Results: We found lower SCV in patients with higher disability level. In early MS (DD 0-5y), SCV (in cm3) was 1.72 in patients with EDSS>3.0 and 1.85 in patients with EDSS≤3.0 (t-test p=0.003). In patients with DD 5-15y, SCV was 1.67 in patients with EDSS>3.0 and 1.77 in patients with EDSS ≤3.0. (p< 0.001). In longstanding MS (DD>15y), SCV was 1.63 in patients with EDSS>3.0 and 1.75 in EDSS≤3.0 (p=0.001). Number of lesions was higher in patients with greater disability levels in all respective group pairs (Mann-Whitney: p =0.01, < 0.001 and 0.005). Presence of diffuse changes was more frequent in patients with higher disability levels. The strongest association between diffuse changes and higher disability level was observed in early MS (DD 0-5y) (45% in EDSS>3 vs. 2.7% in EDSS≤3; χ2-test p< 0.001), followed by patients with DD 5-15y (51 vs. 36.6%; p=0.004), and with DD>15y (57 vs. 43%; p=0.046).
Conclusion: Lower SCV and presence of diffuse SC abnormalities, especially early in the MS course are associated with higher levels of disability.
Disclosure: The project was supported by the Czech Ministry of Education project Progres Q27/LF1, by the Czech Ministry of Health project RVO-VFN64165. Funding for bio statistical support was provided by Novartis
Michaela Andelova received financial support for conference travel from Novartis and Biogen Idec.
Jan Krasensky received research funding from Biogen Idec.
Lukas Sobisek received financial support from Novartis.
Tomas Uher received financial support for conference travel and honoraria from Biogen Idec, Roche, Novartis, Genzyme and Merck Serono.
Barbora Benova received compensation for travelling and conference fees from Novartis and Sanofi Genzyme and Biogen Idec.
Lucie Kadrnozkova received compensation for travelling from Roche.
Karolina Kucerova has nothing to disclose
Zdenek Seidl has received research funding from Biogen.

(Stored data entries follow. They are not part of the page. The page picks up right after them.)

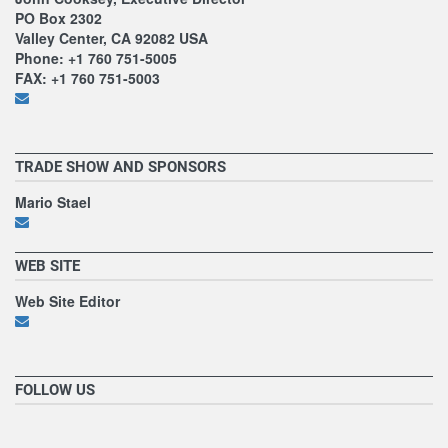
PO Box 2302
Valley Center, CA 92082 USA
Phone: +1 760 751-5005
FAX: +1 760 751-5003
TRADE SHOW AND SPONSORS
Mario Stael
WEB SITE
Web Site Editor
FOLLOW US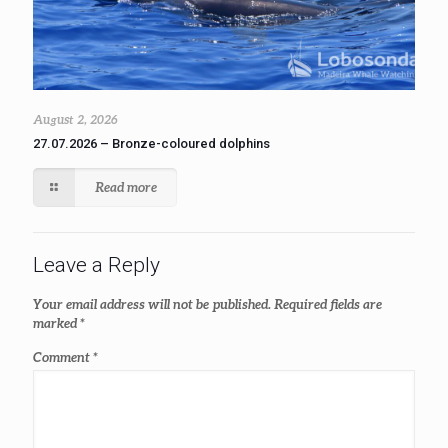
August 2, 2026
27.07.2026 – Bronze-coloured dolphins
Read more
Leave a Reply
Your email address will not be published.
Required fields are
marked
*
Comment
*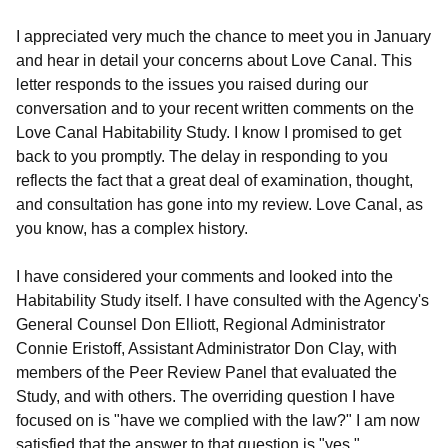
I appreciated very much the chance to meet you in January
and hear in detail your concerns about Love Canal. This
letter responds to the issues you raised during our
conversation and to your recent written comments on the
Love Canal Habitability Study. I know I promised to get
back to you promptly. The delay in responding to you
reflects the fact that a great deal of examination, thought,
and consultation has gone into my review. Love Canal, as
you know, has a complex history.
I have considered your comments and looked into the
Habitability Study itself. I have consulted with the Agency's
General Counsel Don Elliott, Regional Administrator
Connie Eristoff, Assistant Administrator Don Clay, with
members of the Peer Review Panel that evaluated the
Study, and with others. The overriding question I have
focused on is "have we complied with the law?" I am now
satisfied that the answer to that question is "yes."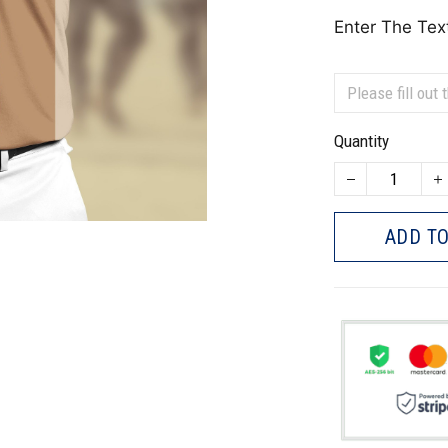
Enter The Tex
Quantity
ADD TO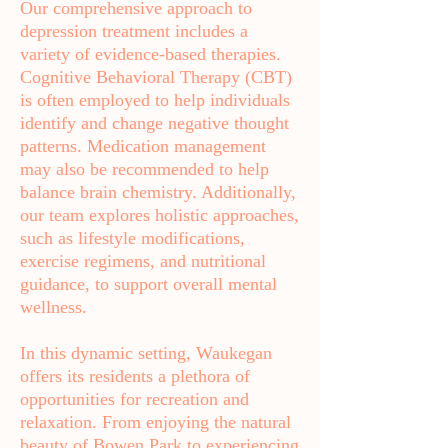
Our comprehensive approach to
depression treatment includes a
variety of evidence-based therapies.
Cognitive Behavioral Therapy (CBT)
is often employed to help individuals
identify and change negative thought
patterns. Medication management
may also be recommended to help
balance brain chemistry. Additionally,
our team explores holistic approaches,
such as lifestyle modifications,
exercise regimens, and nutritional
guidance, to support overall mental
wellness.
In this dynamic setting, Waukegan
offers its residents a plethora of
opportunities for recreation and
relaxation. From enjoying the natural
beauty of Bowen Park to experiencing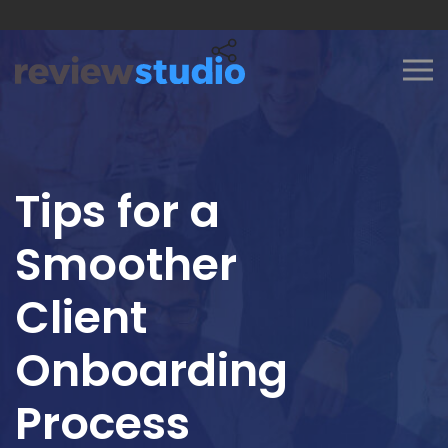
Skip to content
Tips for a
Smoother
Client
Onboarding
Process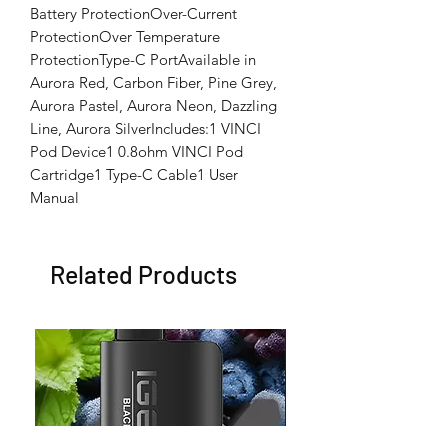
Battery ProtectionOver-Current 
ProtectionOver Temperature 
ProtectionType-C PortAvailable in 
Aurora Red, Carbon Fiber, Pine Grey, 
Aurora Pastel, Aurora Neon, Dazzling 
Line, Aurora SilverIncludes:1 VINCI 
Pod Device1 0.8ohm VINCI Pod 
Cartridge1 Type-C Cable1 User 
Manual
Related Products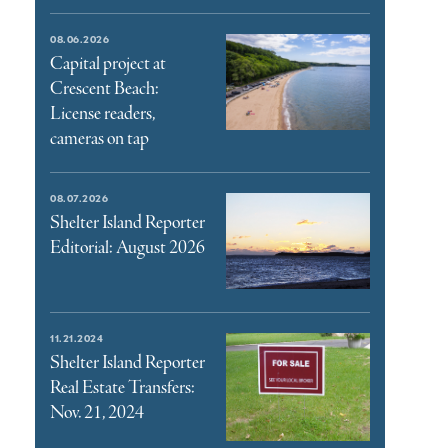
08.06.2026
Capital project at
Crescent Beach:
License readers,
cameras on tap
08.07.2026
Shelter Island Reporter
Editorial: August 2026
11.21.2024
Shelter Island Reporter
Real Estate Transfers:
Nov. 21, 2024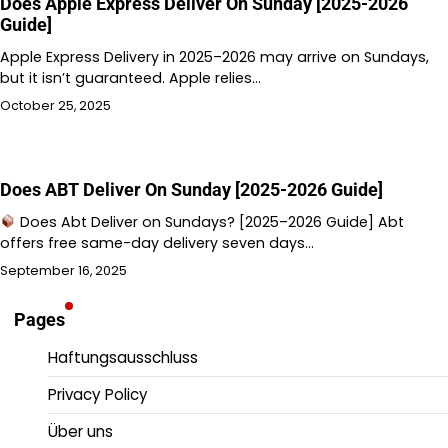
Does Apple Express Deliver On Sunday [2025-2026
Guide]
Apple Express Delivery in 2025–2026 may arrive on Sundays,
but it isn’t guaranteed. Apple relies…
October 25, 2025
Does ABT Deliver On Sunday [2025-2026 Guide]
Does Abt Deliver on Sundays? [2025–2026 Guide] Abt
offers free same-day delivery seven days…
September 16, 2025
Pages
Haftungsausschluss
Privacy Policy
Über uns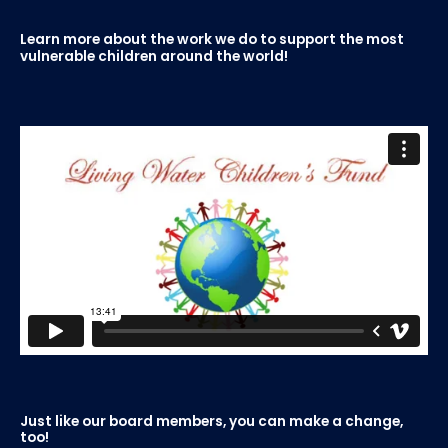
Learn more about the work we do to support the most
vulnerable children around the world!
Just like our board members, you can make a change,
too!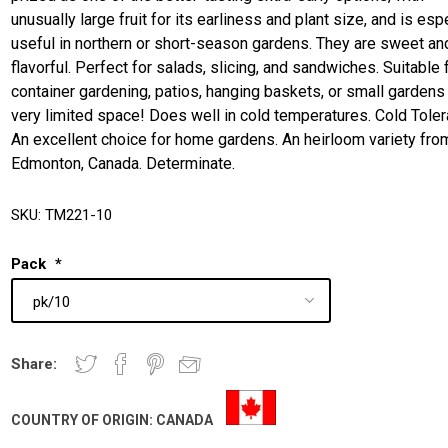
unusually large fruit for its earliness and plant size, and is esp
useful in northern or short-season gardens. They are sweet an
flavorful. Perfect for salads, slicing, and sandwiches. Suitable 
container gardening, patios, hanging baskets, or small gardens
very limited space! Does well in cold temperatures. Cold Toler
An excellent choice for home gardens. An heirloom variety fro
Edmonton, Canada. Determinate.
SKU:
TM221-10
Pack
*
Share:
COUNTRY OF ORIGIN:
CANADA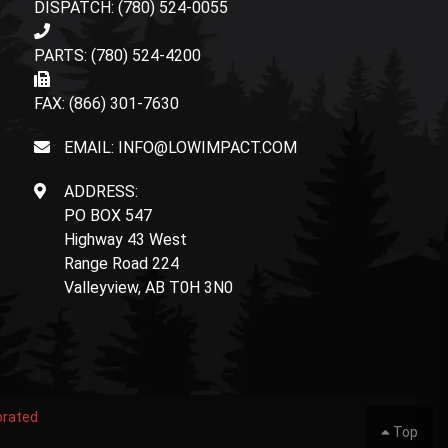
DISPATCH: (780) 524-0055
PARTS: (780) 524-4200
FAX: (866) 301-7630
EMAIL: INFO@LOWIMPACT.COM
ADDRESS:
PO BOX 547
Highway 43 West
Range Road 224
Valleyview, AB T0H 3N0
orated
Top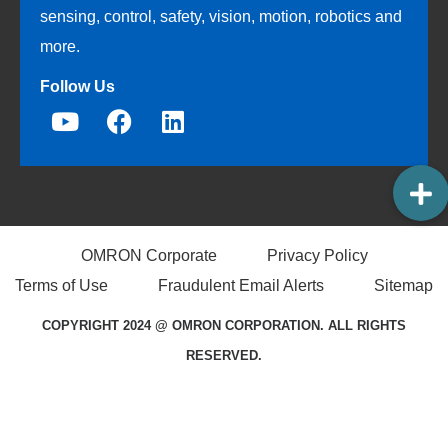
sensing, control, safety, vision, motion, robotics and
more.
Follow Us
OMRON Corporate
Privacy Policy
Terms of Use
Fraudulent Email Alerts
Sitemap
COPYRIGHT 2024 @ OMRON CORPORATION. ALL RIGHTS
RESERVED.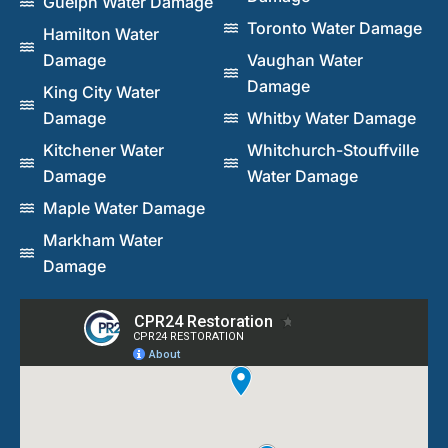
Guelph Water Damage
Toronto Water Damage
Hamilton Water
Damage
Vaughan Water
Damage
King City Water
Damage
Whitby Water Damage
Kitchener Water
Whitchurch-Stouffville
Damage
Water Damage
Maple Water Damage
Markham Water
Damage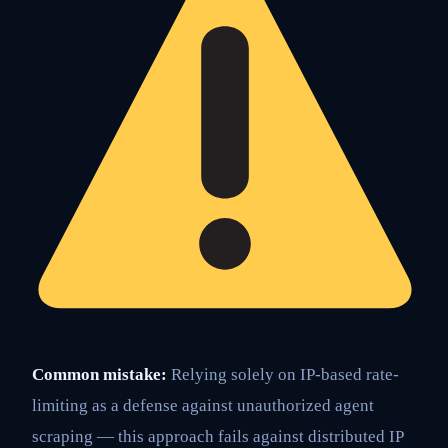
Common mistake:
Relying solely on IP-based rate-
limiting as a defense against unauthorized agent
scraping — this approach fails against distributed IP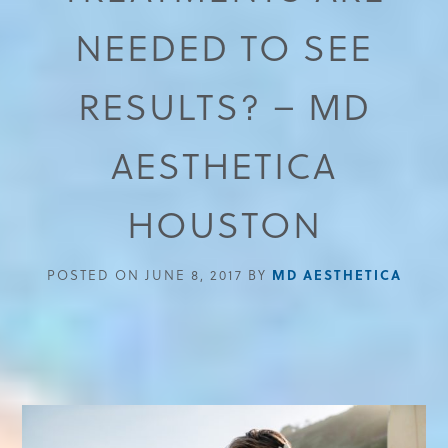
NEEDED TO SEE
RESULTS? – MD
AESTHETICA
HOUSTON
POSTED ON JUNE 8, 2017 BY
MD AESTHETICA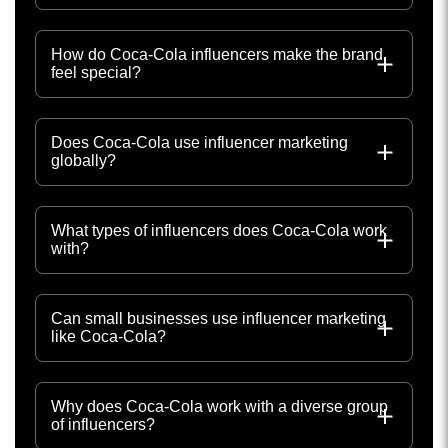
How do Coca-Cola influencers make the brand
feel special?
Does Coca-Cola use influencer marketing
globally?
What types of influencers does Coca-Cola work
with?
Can small businesses use influencer marketing
like Coca-Cola?
Why does Coca-Cola work with a diverse group
of influencers?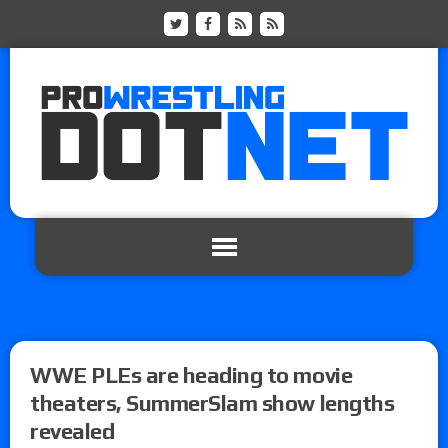
WWE PLEs are heading to movie
theaters, SummerSlam show lengths
revealed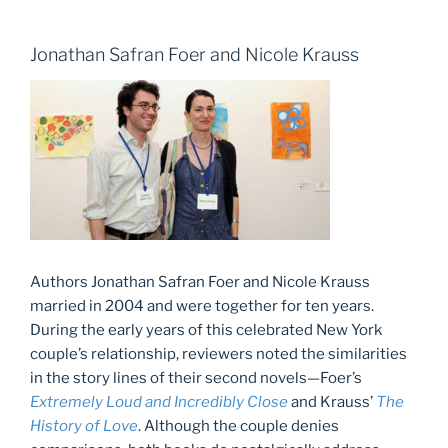
Jonathan Safran Foer and Nicole Krauss
Authors Jonathan Safran Foer and Nicole Krauss
married in 2004 and were together for ten years.
During the early years of this celebrated New York
couple’s relationship, reviewers noted the similarities
in the story lines of their second novels—Foer’s
Extremely Loud and Incredibly Close
and Krauss’
The
History of Love
. Although the couple denies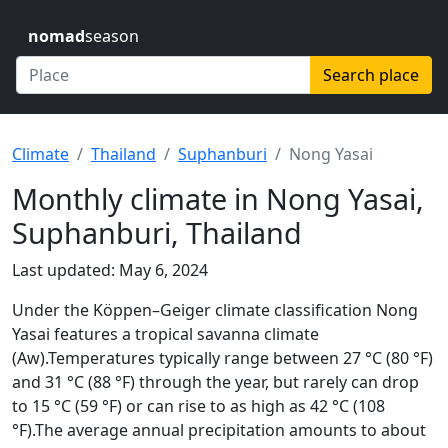
nomad
season
Search place
Climate
Thailand
Suphanburi
Nong Yasai
Monthly climate in Nong Yasai,
Suphanburi, Thailand
Last updated: May 6, 2024
Under the Köppen–Geiger climate classification Nong
Yasai features a tropical savanna climate
(Aw).Temperatures typically range between 27 °C (80 °F)
and 31 °C (88 °F) through the year, but rarely can drop
to 15 °C (59 °F) or can rise to as high as 42 °C (108
°F).The average annual precipitation amounts to about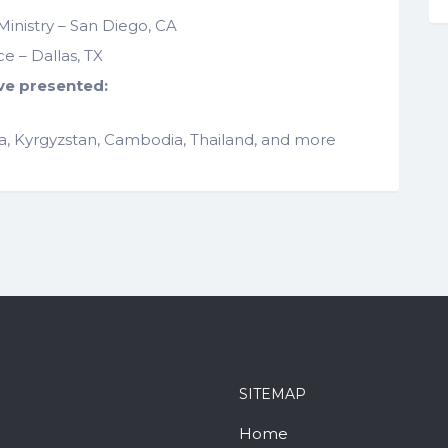
Ministry – San Diego, CA
 – Dallas, TX
ve presented:
dia, Kyrgyzstan, Cambodia, Thailand, and more
SITEMAP
Home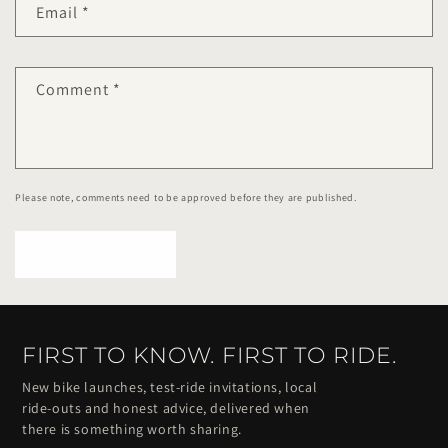
Email
*
Comment
*
Please note, comments need to be approved before they are published.
FIRST TO KNOW. FIRST TO RIDE.
New bike launches, test-ride invitations, local
ride-outs and honest advice, delivered when
there is something worth sharing.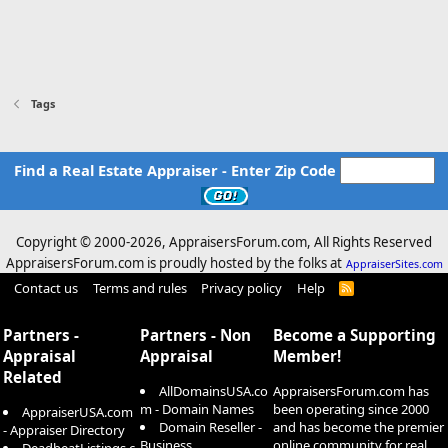
Tags
Find a Real Estate Appraiser - Enter Zip Code
Copyright © 2000-
2026, AppraisersForum.com, All Rights Reserved
AppraisersForum.com is proudly hosted by the folks at
AppraiserSites.com
Contact us
Terms and rules
Privacy policy
Help
R
S
S
Partners -
Partners - Non
Become a Supporting
Appraisal
Appraisal
Member!
Related
AllDomainsUSA.co
AppraisersForum.com has
m - Domain Names
been operating since 2000
AppraiserUSA.com
Domain Reseller -
and has become the premier
- Appraiser Directory
Business
online community for real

Eva Havrdova received speaker honoraria and consultant fees from Biogen Idec, Merck Serono, Novartis, Genzyme and Teva, as well as support for research activities from Biogen Idec and Merck Serono.
Dana Horakova received compensation for travel, speaker honoraria and consultant fees from Biogen Idec, Novartis, Merck, Bayer, Sanofi Genzyme, and Teva, as well as support for research activities from Biogen Idec. .
Manuela Vaneckova received compensation for travel, speaker honoraria and consultant fees from Biogen Idec, Novartis and Sanofi Genzyme, as well as support for research activities from Biogen Idec.